Personal information
- Full name: Danya Sarah-Elenor Barsalona
- Date of birth: January 12, 1988 (age 37)
- Place of birth: Toronto, Ontario, Canada
- Height: 1.63 m (5 ft 4 in)
- Position: Striker

Team information
- Current team: Viktoria Berlin

Youth career
- Burlington Xtreme

College career
- Years: Team / Apps / (Gls)
- 2006–2009: UAB Blazers

Senior career*
- Years: Team / Apps / (Gls)
- 2010–2011: UPC Tavagnacco / 3 / (0)
- 2011: Hamilton Rage
- 2011–2012: Lagunak / 19 / (0)
- 2013: K-W United FC
- 2015: Sandviken / 1 / (0)
- 2015–2016: Lübars / 8 / (0)
- 2016–2017: Union Berlin / 17 / (0)
- 2018–: Viktoria Berlin

= Danya Barsalona =

Canadian soccer player

Danya Sarah-Elenor Barsalona (born January 12, 1988) is a Canadian soccer player who plays as a midfielder for German club Viktoria Berlin.

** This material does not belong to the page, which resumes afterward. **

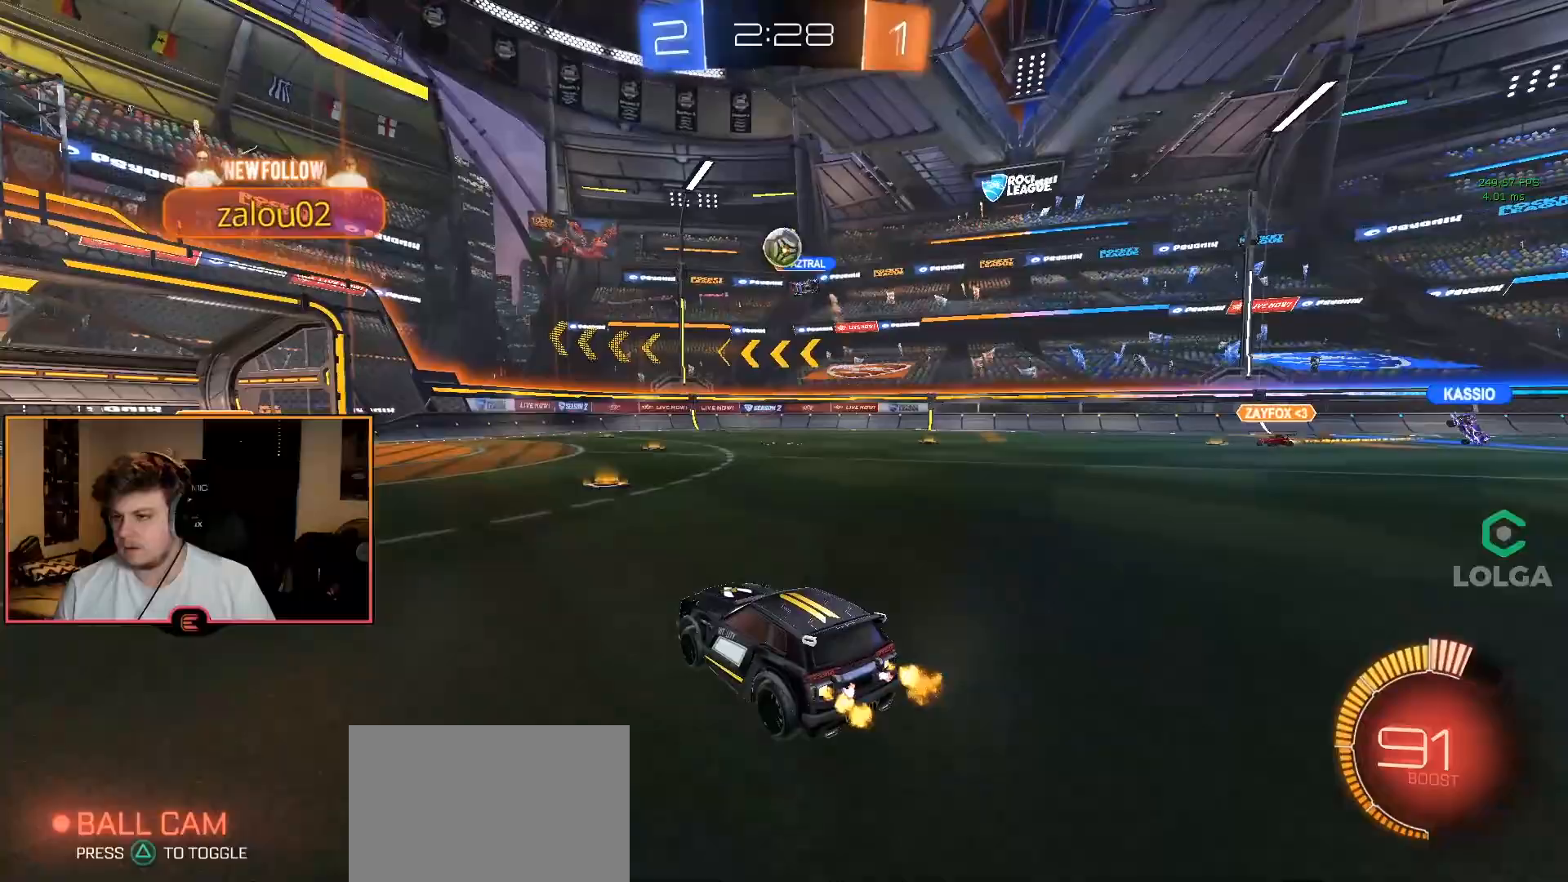
{"buttons": [], "left_stick": "down", "right_stick": "center", "events": [[17, "left_stick", "down-right"], [83, "CROSS", "down"], [100, "R1", "down"], [117, "left_stick", "down"], [267, "CROSS", "up"], [283, "R1", "up"], [300, "left_stick", "center"], [317, "CIRCLE", "down"], [333, "CROSS", "down"], [383, "left_stick", "down"], [433, "CROSS", "up"], [450, "CIRCLE", "up"]]}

She previously played for IL Sandviken in Norway's Toppserien, SD Lagunak in Spain's Primera División, for 1. FC Lübars and 1. FC Union Berlin in the German 2. Bundesliga and UPC Tavagnacco in Italy's Serie A. She attended and played for the University of Alabama at Birmingham from 2006 to 2010 in the United States's NCAA Division I. She was also a member of the Canadian National Team.

Besides her football career she is working as a sports journalist with Deutsche Welle. Her brother, Andrew, is also a soccer player.